- Written task: According to the page on wide events and metrics, where are metrics stored?

- Document text:
----------

# Wide events vs. metrics

Better Stack is powered by a **purpose-built data processing pipeline** for time-based events that leverages recent advances in stream processing, cloud storage, and data warehousing.

We developed the pipeline for processing massive internet-scale datasets: think petabytes to exabytes.

The pipeline has a unique combination of properties:

* Massively scalable
* No cardinality limitations
* Sub-second analytical queries
* Cost efficient

How do we achieve these seemingly mutually exclusive properties?

We work with two types of data: **wide events** and **metrics**.

## Wide event

**Wide event** is any time-based JSON with arbitrary structure smaller than 10MB stored in object storage.
Think [OpenTelemetry](https://betterstack.com/docs/logs/open-telemetry/) span or any structured log line.

![CleanShot 2025-05-18 at 3 .46.12.png](https://imagedelivery.net/xZXo0QFi-1_4Zimer-T0XQ/8a15cc33-758d-4180-d0c7-9c07be1ca900/lg2x =3680x2280)

## Metrics

**Metrics** are a set of highly compressed time-based data points with a pre-defined schema stored on local NVMe SSD drives.
[Prometheus metrics](https://betterstack.com/docs/logs/ingesting-data/metrics/prometheus-scrape/), for example.

![CleanShot 2025-05-18 at 4 .03.18.png](https://imagedelivery.net/xZXo0QFi-1_4Zimer-T0XQ/126061d2-87e5-48de-9238-3bf6b3402600/orig =3680x2280)

----------

- Dataset content:
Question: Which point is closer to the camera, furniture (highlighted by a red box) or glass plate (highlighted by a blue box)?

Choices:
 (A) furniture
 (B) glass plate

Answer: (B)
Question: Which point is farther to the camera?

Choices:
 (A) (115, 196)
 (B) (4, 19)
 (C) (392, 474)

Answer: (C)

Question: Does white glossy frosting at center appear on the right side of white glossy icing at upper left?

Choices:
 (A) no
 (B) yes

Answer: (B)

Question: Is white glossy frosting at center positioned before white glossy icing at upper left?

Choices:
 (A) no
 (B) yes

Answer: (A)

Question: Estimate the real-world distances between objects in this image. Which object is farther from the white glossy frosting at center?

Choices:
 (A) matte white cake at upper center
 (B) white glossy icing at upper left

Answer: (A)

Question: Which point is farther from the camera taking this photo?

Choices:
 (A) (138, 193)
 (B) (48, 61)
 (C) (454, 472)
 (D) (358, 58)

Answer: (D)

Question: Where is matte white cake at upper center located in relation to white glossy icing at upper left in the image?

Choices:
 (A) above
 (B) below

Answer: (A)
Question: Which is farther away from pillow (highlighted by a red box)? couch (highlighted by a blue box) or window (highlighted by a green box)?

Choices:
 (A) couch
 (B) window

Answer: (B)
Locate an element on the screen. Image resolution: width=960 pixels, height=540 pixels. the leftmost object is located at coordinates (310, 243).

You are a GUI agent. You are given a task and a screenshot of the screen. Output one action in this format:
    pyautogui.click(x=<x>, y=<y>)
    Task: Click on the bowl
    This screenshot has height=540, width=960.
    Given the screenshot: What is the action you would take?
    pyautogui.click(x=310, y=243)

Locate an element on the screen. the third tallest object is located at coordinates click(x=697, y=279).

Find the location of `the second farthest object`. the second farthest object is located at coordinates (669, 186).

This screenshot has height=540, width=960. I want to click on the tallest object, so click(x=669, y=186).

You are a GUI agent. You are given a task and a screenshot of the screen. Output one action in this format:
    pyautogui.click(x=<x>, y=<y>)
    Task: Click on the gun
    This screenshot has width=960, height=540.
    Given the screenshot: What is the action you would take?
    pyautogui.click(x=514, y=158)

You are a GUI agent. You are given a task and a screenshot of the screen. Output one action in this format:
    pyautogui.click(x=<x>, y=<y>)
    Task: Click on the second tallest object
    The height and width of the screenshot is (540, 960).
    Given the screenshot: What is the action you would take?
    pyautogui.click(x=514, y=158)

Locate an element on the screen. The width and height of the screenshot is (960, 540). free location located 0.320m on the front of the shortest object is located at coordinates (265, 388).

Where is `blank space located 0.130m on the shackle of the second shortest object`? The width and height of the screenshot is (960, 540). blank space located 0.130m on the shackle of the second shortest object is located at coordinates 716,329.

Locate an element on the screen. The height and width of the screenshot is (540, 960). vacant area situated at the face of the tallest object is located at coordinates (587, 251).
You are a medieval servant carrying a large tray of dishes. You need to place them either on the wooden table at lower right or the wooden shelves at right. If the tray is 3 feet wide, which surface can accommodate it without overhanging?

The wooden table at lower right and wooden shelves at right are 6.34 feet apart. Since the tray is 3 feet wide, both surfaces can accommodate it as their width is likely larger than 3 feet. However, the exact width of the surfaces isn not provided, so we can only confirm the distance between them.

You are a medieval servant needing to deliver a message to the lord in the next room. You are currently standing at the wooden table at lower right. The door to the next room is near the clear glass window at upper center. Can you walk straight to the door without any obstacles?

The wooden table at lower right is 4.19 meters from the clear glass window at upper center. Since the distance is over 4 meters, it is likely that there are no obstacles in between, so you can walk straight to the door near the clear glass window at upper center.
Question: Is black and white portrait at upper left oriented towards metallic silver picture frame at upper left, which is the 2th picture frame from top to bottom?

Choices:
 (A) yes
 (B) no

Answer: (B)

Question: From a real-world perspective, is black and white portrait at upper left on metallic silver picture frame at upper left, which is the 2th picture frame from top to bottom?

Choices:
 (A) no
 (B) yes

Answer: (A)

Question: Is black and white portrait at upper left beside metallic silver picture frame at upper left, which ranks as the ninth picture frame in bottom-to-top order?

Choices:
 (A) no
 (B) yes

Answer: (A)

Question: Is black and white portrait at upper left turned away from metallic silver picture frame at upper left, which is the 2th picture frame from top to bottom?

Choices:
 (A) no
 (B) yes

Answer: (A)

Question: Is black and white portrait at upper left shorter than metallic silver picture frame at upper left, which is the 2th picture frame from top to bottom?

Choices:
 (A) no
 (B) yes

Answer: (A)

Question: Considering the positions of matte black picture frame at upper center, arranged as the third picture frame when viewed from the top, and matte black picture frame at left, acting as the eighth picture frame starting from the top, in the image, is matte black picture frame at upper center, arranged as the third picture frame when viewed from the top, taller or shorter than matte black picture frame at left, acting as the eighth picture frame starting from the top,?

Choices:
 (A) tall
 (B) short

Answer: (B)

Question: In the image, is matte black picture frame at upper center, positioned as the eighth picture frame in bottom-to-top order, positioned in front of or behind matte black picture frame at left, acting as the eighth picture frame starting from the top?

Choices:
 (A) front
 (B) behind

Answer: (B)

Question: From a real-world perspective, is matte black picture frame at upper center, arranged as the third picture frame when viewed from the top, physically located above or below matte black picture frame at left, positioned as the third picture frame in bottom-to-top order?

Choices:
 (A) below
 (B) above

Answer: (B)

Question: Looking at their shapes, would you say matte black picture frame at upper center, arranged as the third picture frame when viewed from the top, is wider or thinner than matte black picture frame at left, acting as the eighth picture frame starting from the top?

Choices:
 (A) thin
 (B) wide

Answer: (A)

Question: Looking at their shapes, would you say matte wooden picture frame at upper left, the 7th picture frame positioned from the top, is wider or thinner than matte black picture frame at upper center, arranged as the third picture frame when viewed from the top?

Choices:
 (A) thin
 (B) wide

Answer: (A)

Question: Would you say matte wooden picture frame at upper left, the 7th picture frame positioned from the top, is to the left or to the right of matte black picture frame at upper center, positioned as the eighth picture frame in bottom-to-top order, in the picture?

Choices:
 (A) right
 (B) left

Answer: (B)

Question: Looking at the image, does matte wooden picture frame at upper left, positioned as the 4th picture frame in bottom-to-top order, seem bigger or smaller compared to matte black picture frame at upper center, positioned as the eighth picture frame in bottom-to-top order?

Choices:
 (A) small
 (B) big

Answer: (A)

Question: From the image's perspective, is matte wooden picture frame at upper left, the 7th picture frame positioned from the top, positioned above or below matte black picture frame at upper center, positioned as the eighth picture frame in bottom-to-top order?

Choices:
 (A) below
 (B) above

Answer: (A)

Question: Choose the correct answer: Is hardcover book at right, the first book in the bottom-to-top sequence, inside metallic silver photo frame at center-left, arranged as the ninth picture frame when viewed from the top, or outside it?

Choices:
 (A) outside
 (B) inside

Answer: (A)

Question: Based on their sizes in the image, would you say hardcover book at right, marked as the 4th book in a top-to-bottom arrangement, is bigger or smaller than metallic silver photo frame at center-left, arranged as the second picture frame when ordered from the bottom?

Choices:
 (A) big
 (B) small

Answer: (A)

----------

- Reply: On local NVMe SSD drives.